• [TASK PROMPT] Word for word, and without a single picture, repeat the entries.
-------- RECORD SET --------
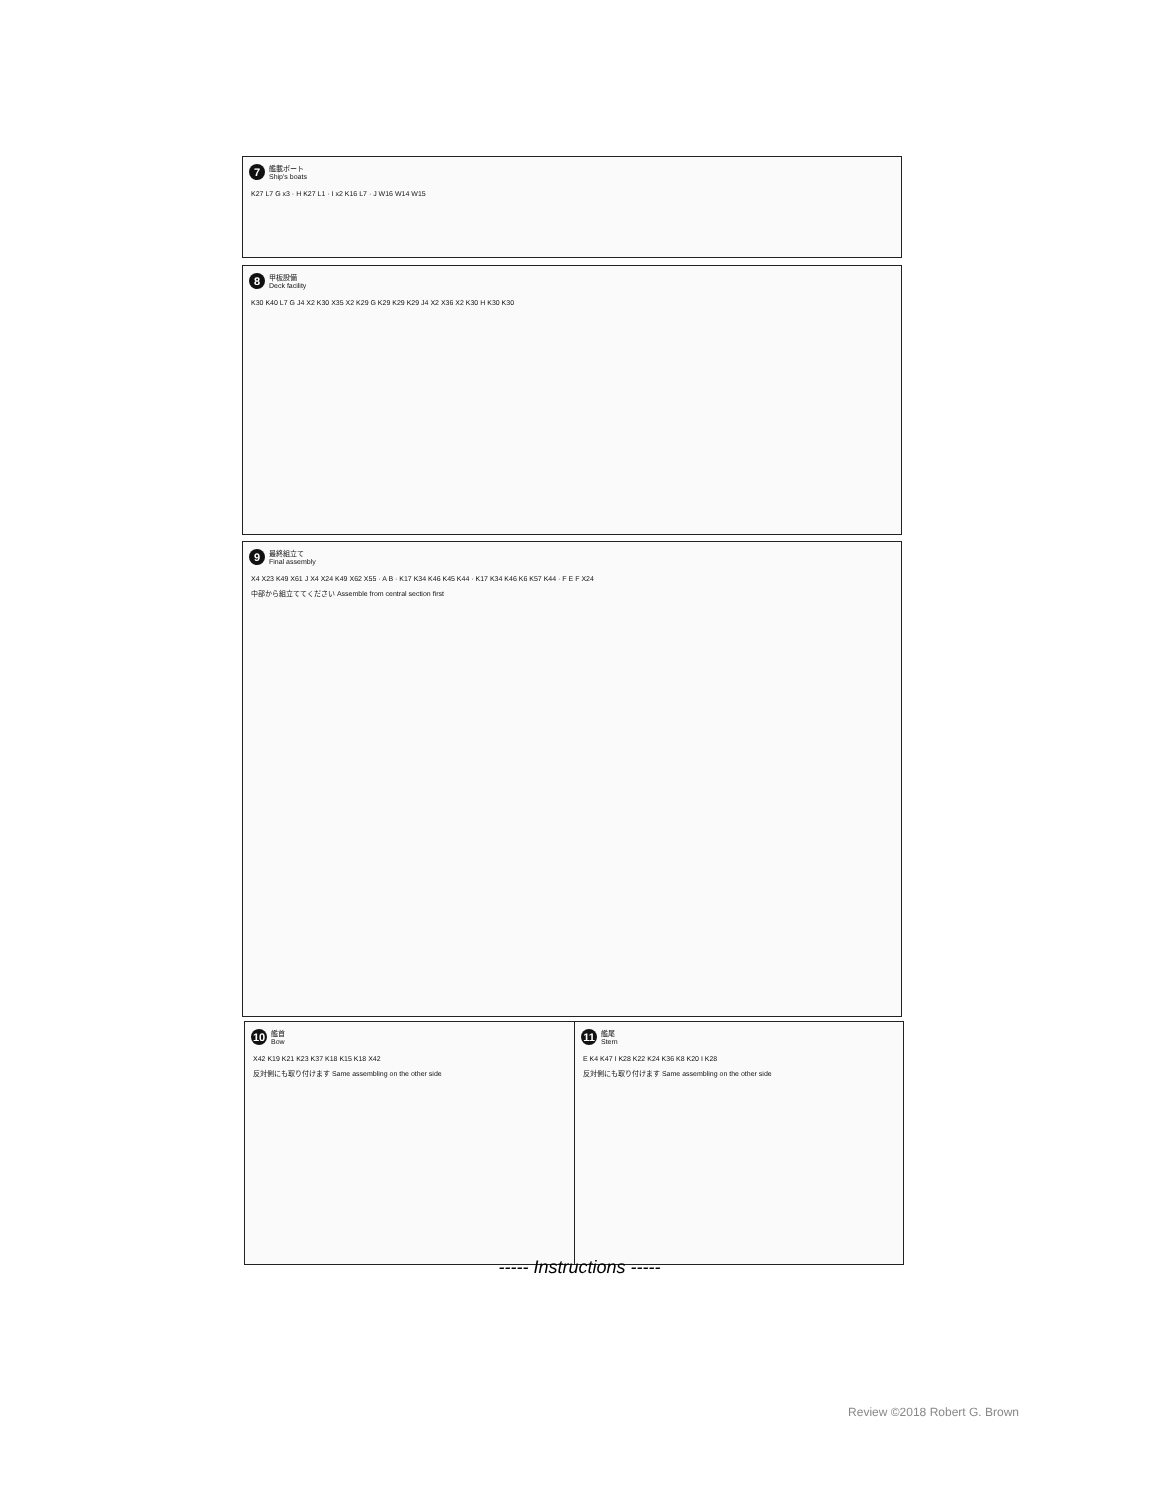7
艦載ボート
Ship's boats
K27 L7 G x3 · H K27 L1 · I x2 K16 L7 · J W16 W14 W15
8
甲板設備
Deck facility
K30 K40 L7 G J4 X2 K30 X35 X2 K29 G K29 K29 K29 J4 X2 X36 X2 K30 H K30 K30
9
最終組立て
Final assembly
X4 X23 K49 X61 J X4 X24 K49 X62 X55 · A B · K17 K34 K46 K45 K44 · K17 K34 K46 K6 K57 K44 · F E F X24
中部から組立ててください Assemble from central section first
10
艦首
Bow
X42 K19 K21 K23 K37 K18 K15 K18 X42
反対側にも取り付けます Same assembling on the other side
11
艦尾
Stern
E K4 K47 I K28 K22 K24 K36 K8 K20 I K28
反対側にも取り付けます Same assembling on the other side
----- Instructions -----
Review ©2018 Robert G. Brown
--------
• [EXERCISE SOLUTION]
7
艦載ボート
Ship's boats
K27 L7 G x3 · H K27 L1 · I x2 K16 L7 · J W16 W14 W15
8
甲板設備
Deck facility
K30 K40 L7 G J4 X2 K30 X35 X2 K29 G K29 K29 K29 J4 X2 X36 X2 K30 H K30 K30
9
最終組立て
Final assembly
X4 X23 K49 X61 J X4 X24 K49 X62 X55 · A B · K17 K34 K46 K45 K44 · K17 K34 K46 K6 K57 K44 · F E F X24
中部から組立ててください Assemble from central section first
10
艦首
Bow
X42 K19 K21 K23 K37 K18 K15 K18 X42
反対側にも取り付けます Same assembling on the other side
11
艦尾
Stern
E K4 K47 I K28 K22 K24 K36 K8 K20 I K28
反対側にも取り付けます Same assembling on the other side
----- Instructions -----
Review ©2018 Robert G. Brown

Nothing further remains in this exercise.